ASSIGNMENT →
Keep the wording of the records intact as you retype them, and omit every image.

----------

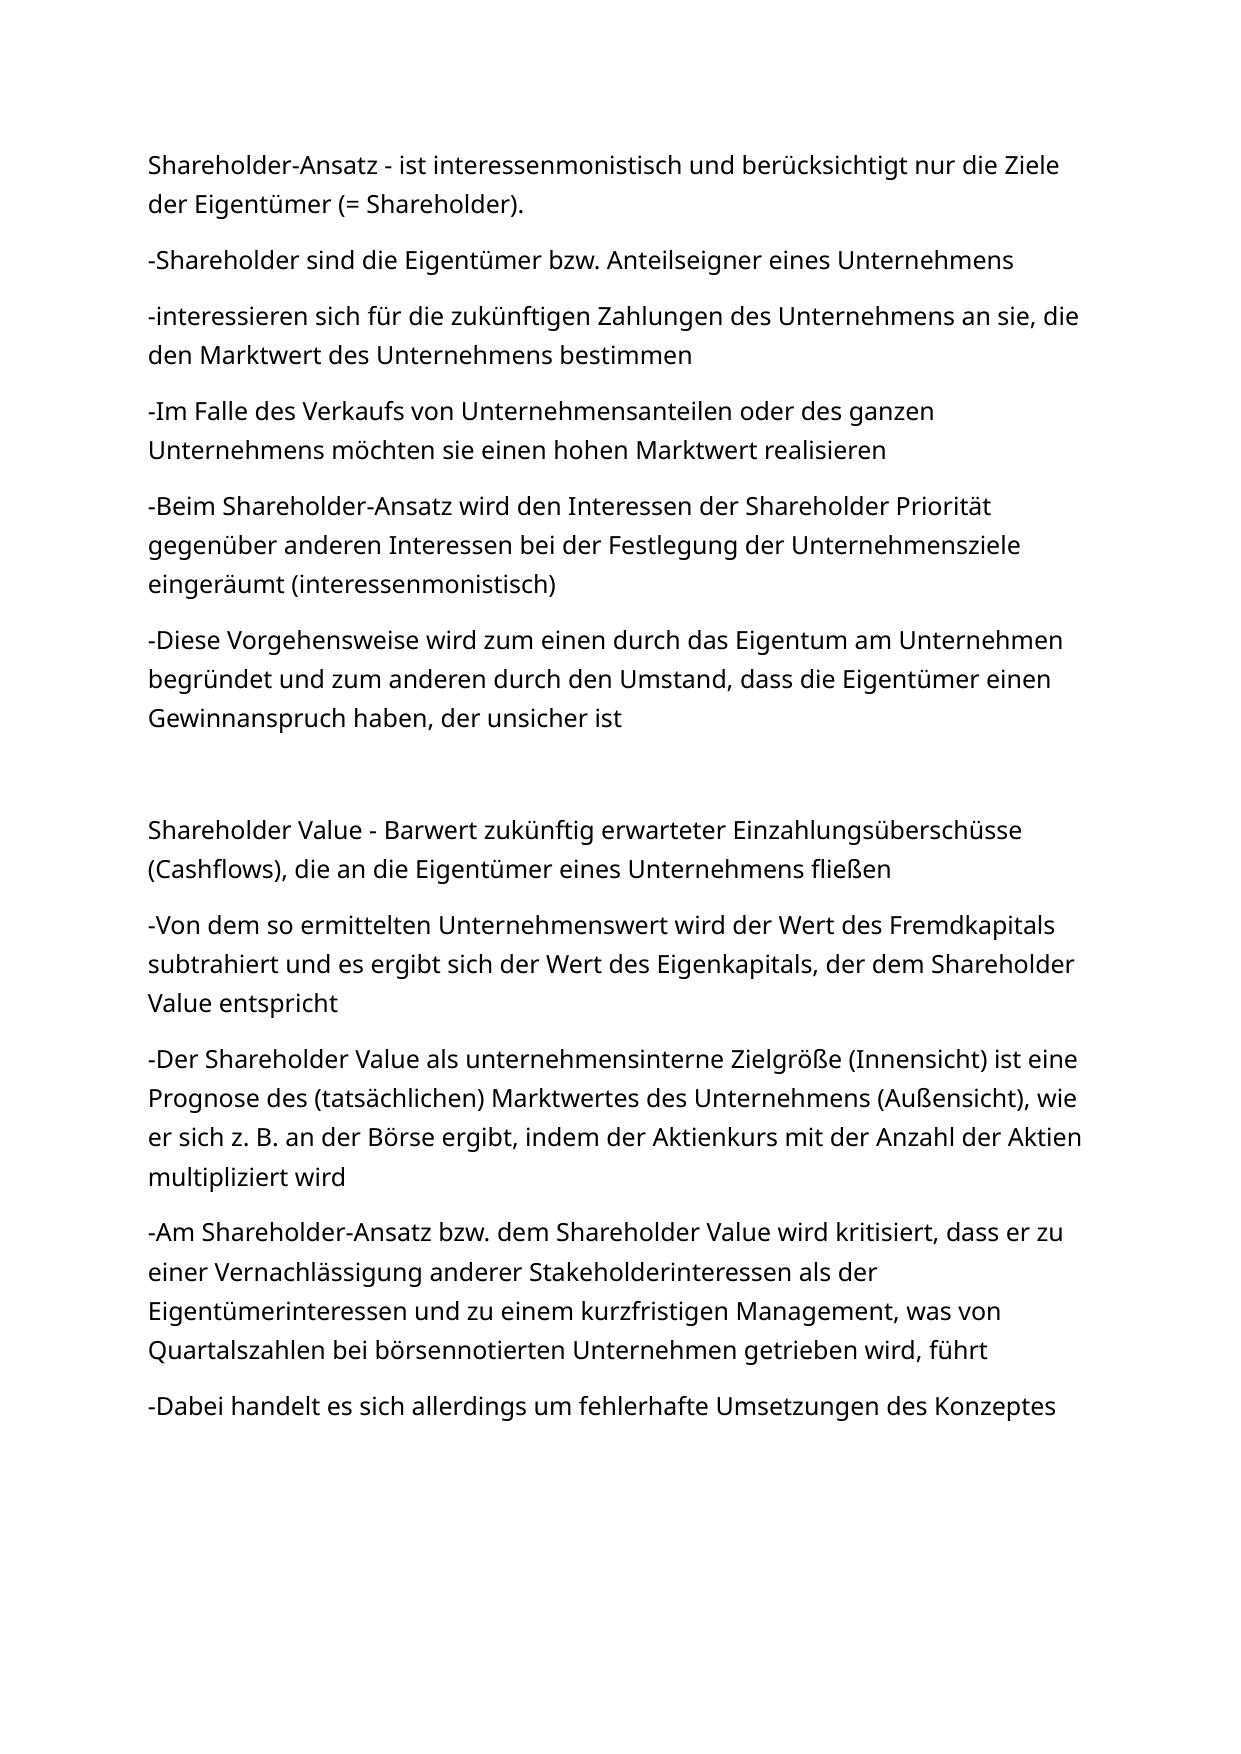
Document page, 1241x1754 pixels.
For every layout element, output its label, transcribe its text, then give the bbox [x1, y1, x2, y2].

text -Der Shareholder Value als unternehmensinterne Zielgröße (Innensicht) ist eine Prognose des (tatsächlichen) Marktwertes des Unternehmens (Außensicht), wie er sich z. B. an der Börse ergibt, indem der Aktienkurs mit der Anzahl der Aktien multipliziert wird [148, 1042, 1093, 1193]
text -Dabei handelt es sich allerdings um fehlerhafte Umsetzungen des Konzeptes [148, 1388, 1093, 1422]
text Shareholder-Ansatz - ist interessenmonistisch und berücksichtigt nur die Ziele der Eigentümer (= Shareholder). [148, 148, 1093, 221]
text -Diese Vorgehensweise wird zum einen durch das Eigentum am Unternehmen begründet und zum anderen durch den Umstand, dass die Eigentümer einen Gewinnanspruch haben, der unsicher ist [148, 623, 1093, 735]
text Shareholder Value - Barwert zukünftig erwarteter Einzahlungsüberschüsse (Cashflows), die an die Eigentümer eines Unternehmens fließen [148, 813, 1093, 886]
text -Im Falle des Verkaufs von Unternehmensanteilen oder des ganzen Unternehmens möchten sie einen hohen Marktwert realisieren [148, 393, 1093, 467]
text -Beim Shareholder-Ansatz wird den Interessen der Shareholder Priorität gegenüber anderen Interessen bei der Festlegung der Unternehmensziele eingeräumt (interessenmonistisch) [148, 488, 1093, 601]
text -Am Shareholder-Ansatz bzw. dem Shareholder Value wird kritisiert, dass er zu einer Vernachlässigung anderer Stakeholderinteressen als der Eigentümerinteressen und zu einem kurzfristigen Management, was von Quartalszahlen bei börsennotierten Unternehmen getrieben wird, führt [148, 1215, 1093, 1367]
text -Shareholder sind die Eigentümer bzw. Anteilseigner eines Unternehmens [148, 243, 1093, 277]
text -Von dem so ermittelten Unternehmenswert wird der Wert des Fremdkapitals subtrahiert und es ergibt sich der Wert des Eigenkapitals, der dem Shareholder Value entspricht [148, 908, 1093, 1020]
text -interessieren sich für die zukünftigen Zahlungen des Unternehmens an sie, die den Marktwert des Unternehmens bestimmen [148, 298, 1093, 372]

----------

ANSWER TO THE EXERCISE →
Document page, 1241x1754 pixels.
For every layout element, output its label, transcribe its text, then give the bbox [x1, y1, x2, y2].

text -Der Shareholder Value als unternehmensinterne Zielgröße (Innensicht) ist eine Prognose des (tatsächlichen) Marktwertes des Unternehmens (Außensicht), wie er sich z. B. an der Börse ergibt, indem der Aktienkurs mit der Anzahl der Aktien multipliziert wird [148, 1042, 1093, 1193]
text -Dabei handelt es sich allerdings um fehlerhafte Umsetzungen des Konzeptes [148, 1388, 1093, 1422]
text Shareholder-Ansatz - ist interessenmonistisch und berücksichtigt nur die Ziele der Eigentümer (= Shareholder). [148, 148, 1093, 221]
text -Diese Vorgehensweise wird zum einen durch das Eigentum am Unternehmen begründet und zum anderen durch den Umstand, dass die Eigentümer einen Gewinnanspruch haben, der unsicher ist [148, 623, 1093, 735]
text Shareholder Value - Barwert zukünftig erwarteter Einzahlungsüberschüsse (Cashflows), die an die Eigentümer eines Unternehmens fließen [148, 813, 1093, 886]
text -Im Falle des Verkaufs von Unternehmensanteilen oder des ganzen Unternehmens möchten sie einen hohen Marktwert realisieren [148, 393, 1093, 467]
text -Beim Shareholder-Ansatz wird den Interessen der Shareholder Priorität gegenüber anderen Interessen bei der Festlegung der Unternehmensziele eingeräumt (interessenmonistisch) [148, 488, 1093, 601]
text -Am Shareholder-Ansatz bzw. dem Shareholder Value wird kritisiert, dass er zu einer Vernachlässigung anderer Stakeholderinteressen als der Eigentümerinteressen und zu einem kurzfristigen Management, was von Quartalszahlen bei börsennotierten Unternehmen getrieben wird, führt [148, 1215, 1093, 1367]
text -Shareholder sind die Eigentümer bzw. Anteilseigner eines Unternehmens [148, 243, 1093, 277]
text -Von dem so ermittelten Unternehmenswert wird der Wert des Fremdkapitals subtrahiert und es ergibt sich der Wert des Eigenkapitals, der dem Shareholder Value entspricht [148, 908, 1093, 1020]
text -interessieren sich für die zukünftigen Zahlungen des Unternehmens an sie, die den Marktwert des Unternehmens bestimmen [148, 298, 1093, 372]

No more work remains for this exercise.